◆ Page excerpt:
To listen to additional episodes of "Howard Bloom Saves the Universe," click here.
Richard A. Koenigsberg is director of the Library of Social Science and author of several books including Nations Have the Right to Kill: Hitler, the Holocaust and War and Hitler's Ideology.
One of the most successful publicists of his generation, Howard Bloom represented Michael Jackson and many others. To order his recently-published The Muhammad Code,
click here.
Chad Dougatz is Co-Owner and Creative Director at The Hangar Studios, a full-service production house. For information call 516-366-0333 or send an email. Kimberly Baxter is adjunct philosophy professor at CUNY John Jay College of Criminal Justice. She earned her Ph.D in Philosophy from New School University.
Richard Koenigsberg participated in a lively, wide-ranging discussion with Howard Bloom and Chad Dougatz on the “Howard Bloom Saves the Universe” podcast. In response to Bloom’s suggestion that violence is a bonding mechanism because killing is exhilarating and addictive, Richard argued that humankind values war primarily as an opportunity to sacrifice for something greater than oneself. The violence of warfare is fundamentally masochistic. There is an object, one’s country, that makes the violence meaningful and moral.

◆ Exercises:
**1)** Answer these from the podcast page:
(a) Where is Kimberly Baxter an adjunct philosophy professor?
(b) What position does Chad Dougatz hold at The Hangar Studios?
(c) According to Richard, what does humankind primarily value war as?
**2)** Please return the stretch of the podcast page from "Richard Koenigsberg participated" through "meaningful and moral.", word for word.
**3)** Resume the podcast page right after its final sentence.
The material after this point comes from a separate source.

◆ Supplied material:

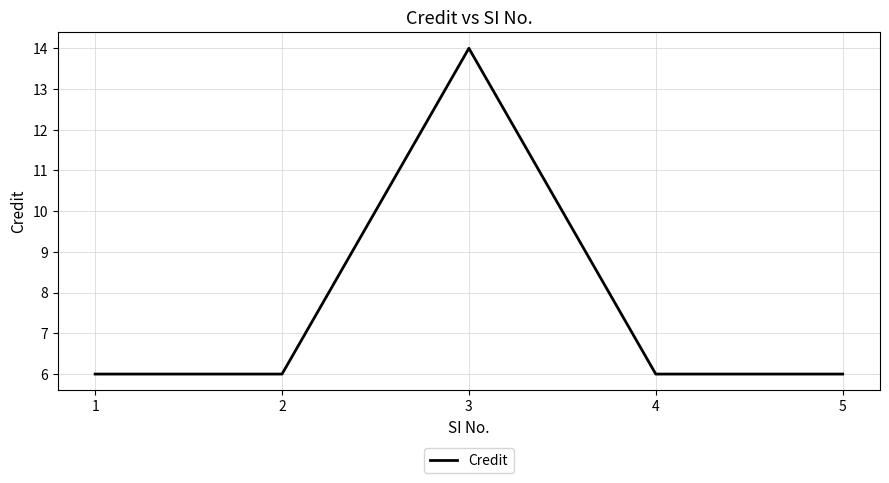

Between 3 and 5, which is larger?

3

◆ Numbered answers:
**1)**
(a) CUNY John Jay College of Criminal Justice
(b) Co-Owner and Creative Director
(c) An opportunity to sacrifice for something greater than oneself

**2)**
Richard Koenigsberg participated in a lively, wide-ranging discussion with Howard Bloom and Chad Dougatz on the “Howard Bloom Saves the Universe” podcast. In response to Bloom’s suggestion that violence is a bonding mechanism because killing is exhilarating and addictive, Richard argued that humankind values war primarily as an opportunity to sacrifice for something greater than oneself. The violence of warfare is fundamentally masochistic. There is an object, one’s country, that makes the violence meaningful and moral.

**3)**
This has been true for millennia. Koenigsberg reminded listeners that for the most part, soldiers who were involved in killing during World War I did not see their victims: they were shooting machine guns and artillery shells and did not have close encounters with the deaths they caused. Thus, Koenigsberg argued, they were not motivated by visceral enjoyment of perpetrating bloodshed.

Invoking Horace’s phrase, “It is sweet and honorable to die for one’s country,” he suggested that sacrificial ideology is at the “core of Western civilization.” However, Koenigsberg also finds non-Western examples of this ideology, which indicates that the masochistic phenomenon he has identified may be a universal human propensity.

To support his hypothesis, Koenigsberg cited the ancient Aztec culture, for whom the goal of war was not to only to win, but to acquire sacrificial victims. The Aztecs conducted “flowery wars”—rituals with equal numbers of troops on both side—to fulfill a perceived need for sacrificial victims to appease the gods, after they had conquered all the surrounding territories (combat training was a secondary reason for these ritual wars).

This preoccupation with sacrifice was a contributing factor in Cortez’s triumph. The Aztecs were focused on procuring live sacrificial victims: transporting Spanish victims to be sacrificed. The compulsion to sacrifice Spanish victims consumed their energy and time, distracting the Aztecs from the task of “winning.” Despite being hugely outnumbered, Cortez conquered their empire. His tenacity that led to his victory in the face of seemingly insurmountable odds reflected his own willingness to sacrifice for the Spanish crown.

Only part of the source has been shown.